= 課題文 =
# # # # # # #

ロフトとフェース角|基礎から専門知識まで
♦ ロフトの基礎知識
クラブフェースの傾斜角のことを ロフト (loft) と言い、通常 その角度が大きいクラブほど ボールは より高く上がり、打ったボールのバックスピン量も多くなる。そして、同じ打ち方をした場合、そのショットの飛距離は(遠くに飛ばせるクラブになれば なる程 シャフトの特性やヘッドの重心深度にも影響されるが)ほぼ このロフトによって決まる。最も遠くに飛ばすためのクラブである ドライバーのロフトは 平均的な男性ゴルファーの場合 10°前後が最適で 市場に出回っている ドライバーの多くは そうしたロフトのクラブである。逆に、ボールを高く上げたり バックスピンを かけたりし易いものの 遠くに飛ばすことの出来ないクラブが ウェッジで そのロフトは 50° ~ 60° になる。つまり、パターを除く 13本のクラブで ドライバーからウェッジまでのレンジを カバーする訳だから クラブ間のロフトの差は (56° - 10°) ÷ 12 = 3.8° で 4° 前後になるように クラブの組み合わせを考えるのが基本である。
以下は アイアンのロフトの例であるが 最近のアイアンセットは ピッチング ウェッジ (PW) ~ 5番アイアン (5I) の 6本セットで売られるものが 最も 一般的になっており そうしたセットの ロング アイアンは 別売りの単品で 買い揃える必要がある。ロング アイアンのロフト相当のユーティリティや フェアウェイウッドを 買う人が多いからである。なお、下のテーブルのように アイアンのロフトは 番手によって決められている訳ではない。昔のアイアンセットは 概ね (A) のようなものであったが 最近は (B) (C) のようなセットが 主流になっている。また、(D) や (E) のような 飛ぶアイアンセットも売られるようになっており そうしたセットは 5 or 4本組で 売られるものが多く、ショートアイアン側の番手間のロフト差が 4.5° とか 5° のような設定のアイアンセットであるのが普通。
番手 | 2 | 3 | 4 | 5 | 6 | 7 | 8 | 9 | PW | GW | SW |
(A) | 18° | 21° | 24° | 27° | 31° | 35° | 39° | 43° | 47° | 52° | 56° |
(B) | - | 21° | 24° | 27° | 30° | 34° | 38° | 42° | 46° | 51° | 56° |
(C) | - | - | 21° | 24° | 27° | 30° | 34° | 39° | 44° | 50° | 56° |
(D) | - | - | - | - | 24° | 28° | 32° | 37° | 42° | 49° | 56° |
(E) | - | - | - | - | - | 26° | 29° | 33° | 38° | - | 56° |
上のテーブルの (A) (B) (C) の組み合わせのように サンド ウェッジ (SW) が 56° ~ 58° であれば 50° ~ 52° のギャップ ウェッジ (GW) を入れるのが一般的である。ただし、(D) のような場合は 49° のようなウェッジを入れるか、48° と 52° のように 2本のウェッジを入れるか と言う選択肢に悩むことだろう。一方、(E) のようなセットを買った場合は PW と SW のロフト差が 20° 近くもある訳だから そのギャップをどのように埋めるかと言う難解な問題が生じてしまう。出来れば、こうしたセットを買うのは 避けた方が賢明だろう。

# # # # # # #

= 提示情報 =
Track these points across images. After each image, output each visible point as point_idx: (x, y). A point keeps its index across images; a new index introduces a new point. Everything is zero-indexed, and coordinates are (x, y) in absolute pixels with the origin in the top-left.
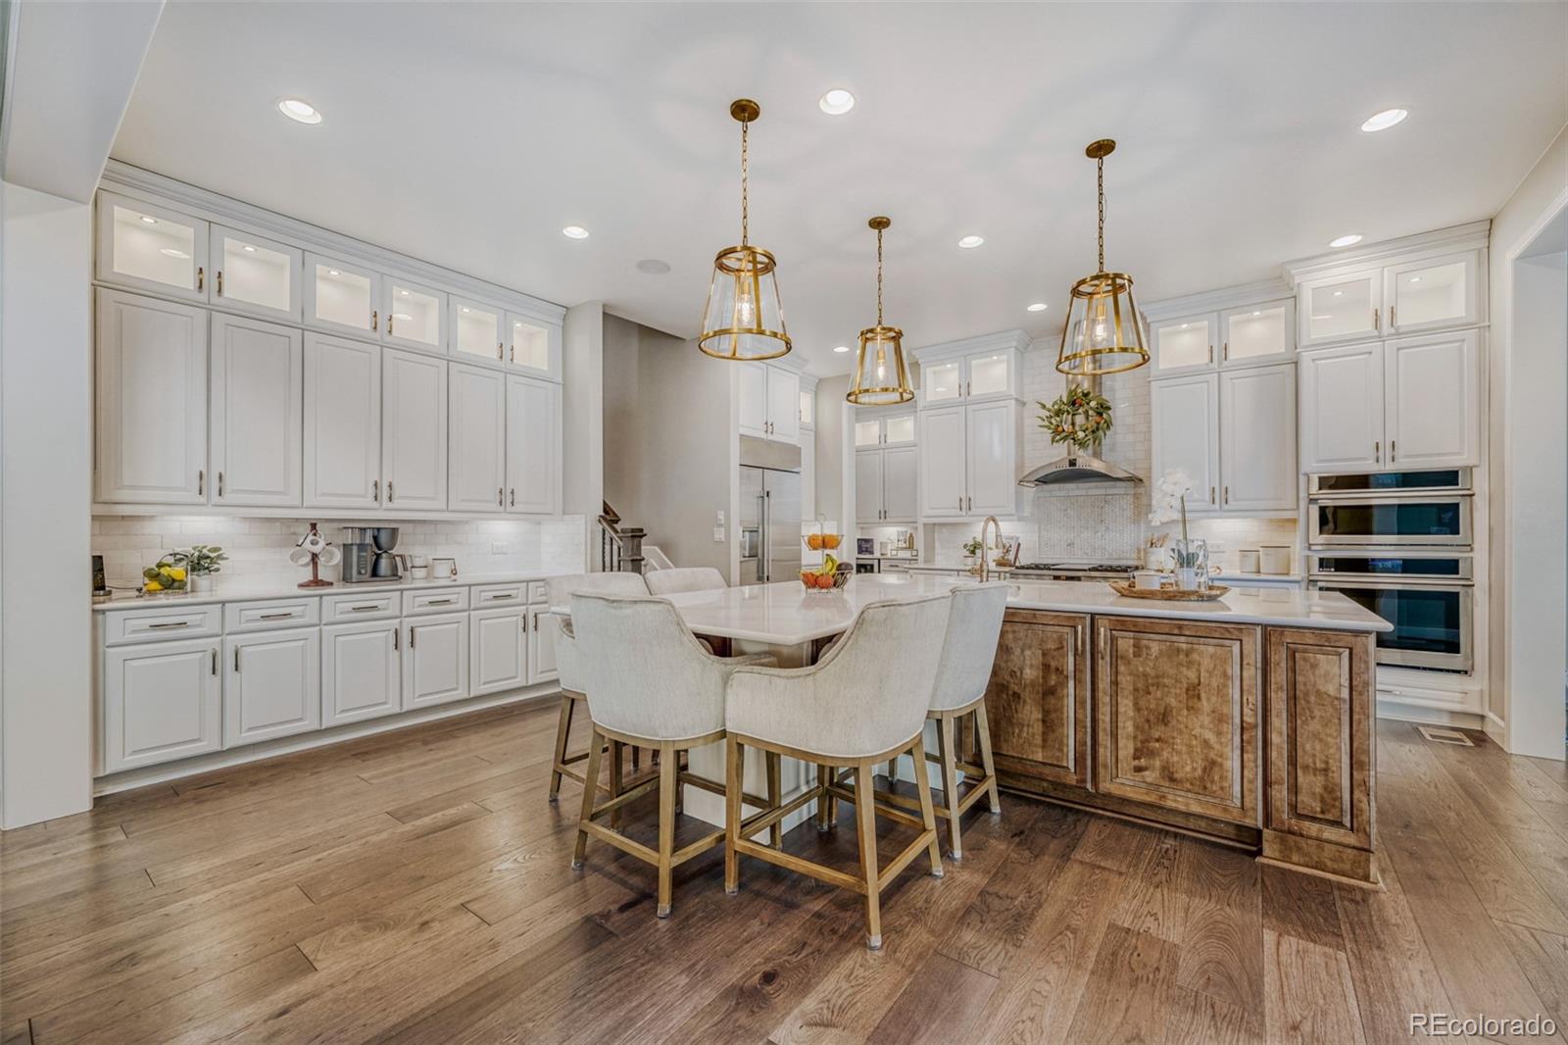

# # # # # # #

課題文の「以下は アイアンのロフトの例であるが 最近のアイアンセットは」から「とか 5° のような設定のアイアンセットであるのが普通。」まで（この語句も含む）を、「ロング アイアン」を「長番手のアイアン」に置き換えて書き直してください。

= 解答欄 =
以下は アイアンのロフトの例であるが 最近のアイアンセットは ピッチング ウェッジ (PW) ~ 5番アイアン (5I) の 6本セットで売られるものが 最も 一般的になっており そうしたセットの 長番手のアイアンは 別売りの単品で 買い揃える必要がある。長番手のアイアンのロフト相当のユーティリティや フェアウェイウッドを 買う人が多いからである。なお、下のテーブルのように アイアンのロフトは 番手によって決められている訳ではない。昔のアイアンセットは 概ね (A) のようなものであったが 最近は (B) (C) のようなセットが 主流になっている。また、(D) や (E) のような 飛ぶアイアンセットも売られるようになっており そうしたセットは 5 or 4本組で 売られるものが多く、ショートアイアン側の番手間のロフト差が 4.5° とか 5° のような設定のアイアンセットであるのが普通。